Greetings fellow humans, I'm Brad Eckert. I code and I mess with electronics. Maybe someday I'll be good at it. It's only been 40 years. I also think a lot about the nature of "reality".
I have developed a method for signal-processing artifacts of quantum time. I hypothesize that quantum time is a property of consciousness spiraling into relative time using a 2D time model. This is a consequence of the eternal (outside of time) divine nature of life and its quantum entanglement with the material world.
The signal artifacts would look just like random noise, but they aren't necessarily. With the appropriate DSP, they are mappable onto (potentially) detectable signals. Such an algorithm could provide the long-sought way in that skips all of the esoterica. The digital "Philosopher's Stone" of alchemy. Given an appropriate sensor, humans could be wearing their mentality on their sleeve the same way an octopus wears its skin. You make that a phone app and you have something.
"Quantum Time Signals in Living Beings" is a paper that I wrote to explore algorithms for implementing QTDSP (Quantum Time Digital Signal Processing) codecs.
It's in TeX format, perfect for repositories like Github. This is truly Open Science. If you want to add to the paper or make corrections, you can create a branch and generate a pull request. Welcome to the next step in human evolution.
The /sim folder contains C99 code (a generic console app) to implement
the algorithm and generate a visual image.
Test chirps are shown in the paper, illustrating what might be expected.
Proof of real-world signal has not been found, yet.
Let's build good tools, like Galileo built telescopes.
Then anyone can search the bazillions of existing noisy data streams or new ones.

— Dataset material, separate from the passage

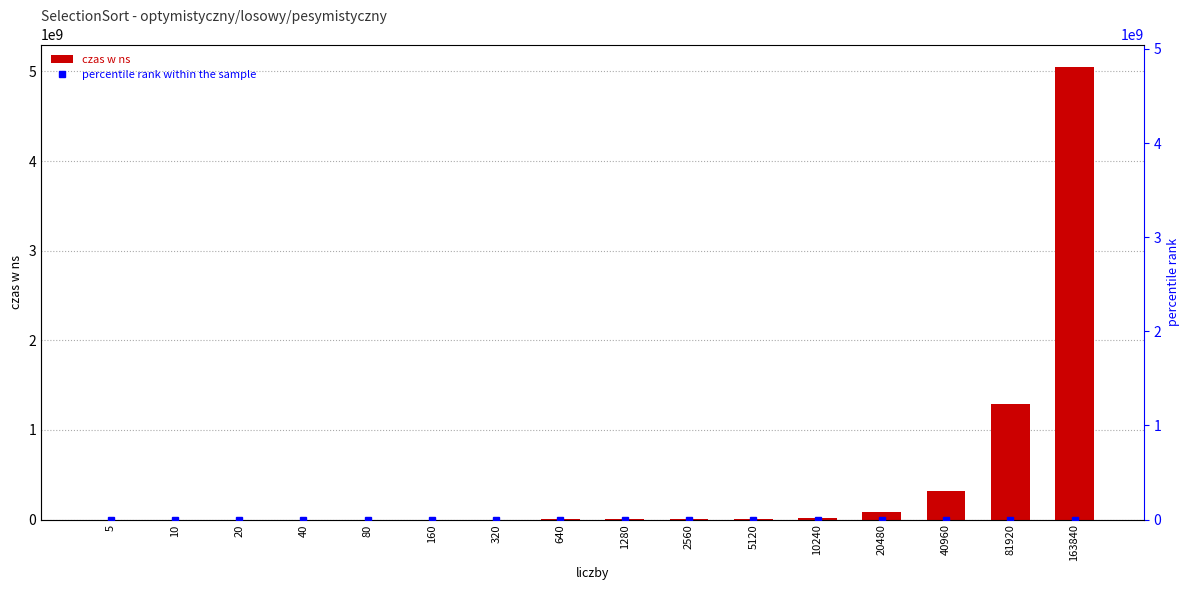

What is the difference between the percentile rank within the sample values at 5120 and 10240?

0.2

The image of a test chirp with positive R has a slope to it. It's caused by the display position being dependent on F1 instead of F0. F1's horizontal position in the image moves with R. The current correction function isn't perfect but it's close enough. I don't seem to understand the math correctly. Rather than find the analytical solution, I fiddled with an approximation.

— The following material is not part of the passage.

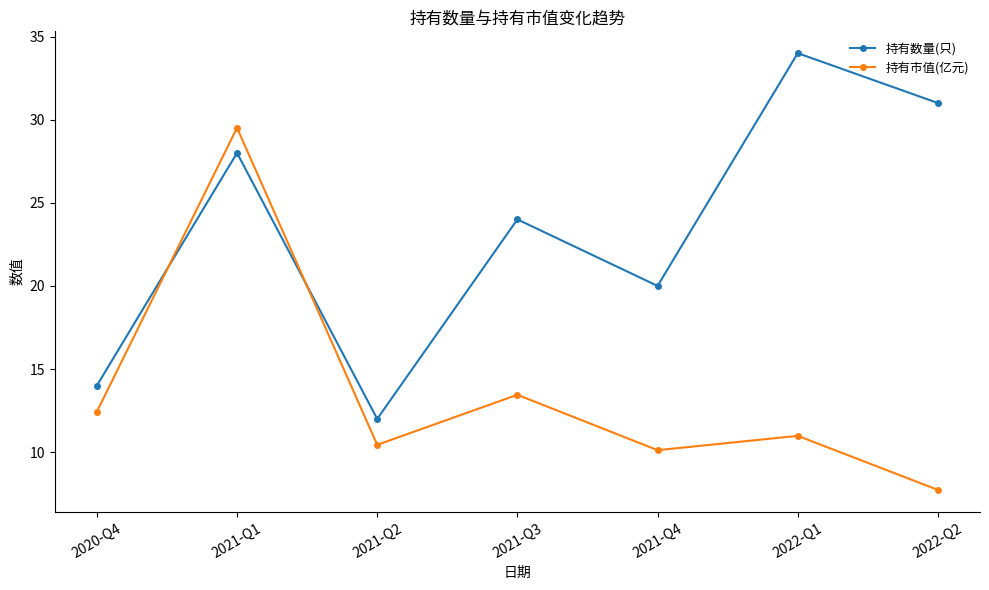

Where is 持有市值(亿元) nearest to the value 18?

2021-Q3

The implementation could be much faster because it's amenable to GPU implementation. The multiple-R warp transforms and FFTs are both parallelizable in CUDA or OpenCL. The next app should use a GPU. A GUI with slider controls would be nice.
Peak detection should be implemented so as to reduce the amount of data to a few data points that mean something. For example, if peaks keep occuring at a particular R value, that R value should stand out. An image analog of an audio VU meter (peak detect) should help.
A GUI version of the app should be created in a new repository.
Preferably cross-platform.
There's a LibreOffice-format wish list in /sim.